Extracted data entries:

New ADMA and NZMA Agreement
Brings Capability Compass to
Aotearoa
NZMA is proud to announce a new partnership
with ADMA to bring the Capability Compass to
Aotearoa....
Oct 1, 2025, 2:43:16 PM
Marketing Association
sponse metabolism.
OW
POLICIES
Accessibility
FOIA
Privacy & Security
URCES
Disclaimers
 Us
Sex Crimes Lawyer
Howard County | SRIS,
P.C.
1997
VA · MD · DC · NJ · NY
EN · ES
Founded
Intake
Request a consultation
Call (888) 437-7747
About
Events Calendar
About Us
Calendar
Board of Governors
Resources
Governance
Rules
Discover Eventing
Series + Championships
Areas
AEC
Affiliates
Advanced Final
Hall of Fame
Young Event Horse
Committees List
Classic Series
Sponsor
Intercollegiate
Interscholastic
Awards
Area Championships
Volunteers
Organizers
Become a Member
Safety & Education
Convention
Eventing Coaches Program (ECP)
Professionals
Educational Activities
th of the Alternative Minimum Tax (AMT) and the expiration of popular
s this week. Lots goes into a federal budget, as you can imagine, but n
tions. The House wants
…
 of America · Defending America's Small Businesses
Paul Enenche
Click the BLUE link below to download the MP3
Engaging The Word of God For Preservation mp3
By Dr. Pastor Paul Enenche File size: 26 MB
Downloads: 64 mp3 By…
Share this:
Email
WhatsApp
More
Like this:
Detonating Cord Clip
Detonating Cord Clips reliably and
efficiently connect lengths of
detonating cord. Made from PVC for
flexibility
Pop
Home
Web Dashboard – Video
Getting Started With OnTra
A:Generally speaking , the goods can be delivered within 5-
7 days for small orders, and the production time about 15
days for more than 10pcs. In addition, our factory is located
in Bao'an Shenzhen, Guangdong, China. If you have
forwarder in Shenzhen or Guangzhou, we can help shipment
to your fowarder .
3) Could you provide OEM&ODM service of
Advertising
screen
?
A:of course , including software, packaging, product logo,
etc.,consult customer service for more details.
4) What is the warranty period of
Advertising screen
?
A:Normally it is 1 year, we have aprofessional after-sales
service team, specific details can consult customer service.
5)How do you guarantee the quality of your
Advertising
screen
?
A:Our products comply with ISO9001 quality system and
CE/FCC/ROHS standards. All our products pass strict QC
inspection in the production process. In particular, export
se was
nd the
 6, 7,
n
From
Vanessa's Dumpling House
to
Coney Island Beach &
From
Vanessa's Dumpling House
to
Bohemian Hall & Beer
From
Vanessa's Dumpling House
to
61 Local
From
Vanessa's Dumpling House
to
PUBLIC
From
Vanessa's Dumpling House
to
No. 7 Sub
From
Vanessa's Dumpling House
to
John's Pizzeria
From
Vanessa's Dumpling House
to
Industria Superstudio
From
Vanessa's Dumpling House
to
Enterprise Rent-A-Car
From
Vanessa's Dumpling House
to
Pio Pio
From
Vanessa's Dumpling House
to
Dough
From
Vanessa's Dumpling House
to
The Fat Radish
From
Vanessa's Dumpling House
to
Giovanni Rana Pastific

### Task requirements
Restate every entry exactly. Leave nothing out.

### Reply
New ADMA and NZMA Agreement
Brings Capability Compass to
Aotearoa
NZMA is proud to announce a new partnership
with ADMA to bring the Capability Compass to
Aotearoa....
Oct 1, 2025, 2:43:16 PM
Marketing Association
sponse metabolism.
OW
POLICIES
Accessibility
FOIA
Privacy & Security
URCES
Disclaimers
 Us
Sex Crimes Lawyer
Howard County | SRIS,
P.C.
1997
VA · MD · DC · NJ · NY
EN · ES
Founded
Intake
Request a consultation
Call (888) 437-7747
About
Events Calendar
About Us
Calendar
Board of Governors
Resources
Governance
Rules
Discover Eventing
Series + Championships
Areas
AEC
Affiliates
Advanced Final
Hall of Fame
Young Event Horse
Committees List
Classic Series
Sponsor
Intercollegiate
Interscholastic
Awards
Area Championships
Volunteers
Organizers
Become a Member
Safety & Education
Convention
Eventing Coaches Program (ECP)
Professionals
Educational Activities
th of the Alternative Minimum Tax (AMT) and the expiration of popular
s this week. Lots goes into a federal budget, as you can imagine, but n
tions. The House wants
…
 of America · Defending America's Small Businesses
Paul Enenche
Click the BLUE link below to download the MP3
Engaging The Word of God For Preservation mp3
By Dr. Pastor Paul Enenche File size: 26 MB
Downloads: 64 mp3 By…
Share this:
Email
WhatsApp
More
Like this:
Detonating Cord Clip
Detonating Cord Clips reliably and
efficiently connect lengths of
detonating cord. Made from PVC for
flexibility
Pop
Home
Web Dashboard – Video
Getting Started With OnTra
A:Generally speaking , the goods can be delivered within 5-
7 days for small orders, and the production time about 15
days for more than 10pcs. In addition, our factory is located
in Bao'an Shenzhen, Guangdong, China. If you have
forwarder in Shenzhen or Guangzhou, we can help shipment
to your fowarder .
3) Could you provide OEM&ODM service of
Advertising
screen
?
A:of course , including software, packaging, product logo,
etc.,consult customer service for more details.
4) What is the warranty period of
Advertising screen
?
A:Normally it is 1 year, we have aprofessional after-sales
service team, specific details can consult customer service.
5)How do you guarantee the quality of your
Advertising
screen
?
A:Our products comply with ISO9001 quality system and
CE/FCC/ROHS standards. All our products pass strict QC
inspection in the production process. In particular, export
se was
nd the
 6, 7,
n
From
Vanessa's Dumpling House
to
Coney Island Beach &
From
Vanessa's Dumpling House
to
Bohemian Hall & Beer
From
Vanessa's Dumpling House
to
61 Local
From
Vanessa's Dumpling House
to
PUBLIC
From
Vanessa's Dumpling House
to
No. 7 Sub
From
Vanessa's Dumpling House
to
John's Pizzeria
From
Vanessa's Dumpling House
to
Industria Superstudio
From
Vanessa's Dumpling House
to
Enterprise Rent-A-Car
From
Vanessa's Dumpling House
to
Pio Pio
From
Vanessa's Dumpling House
to
Dough
From
Vanessa's Dumpling House
to
The Fat Radish
From
Vanessa's Dumpling House
to
Giovanni Rana Pastific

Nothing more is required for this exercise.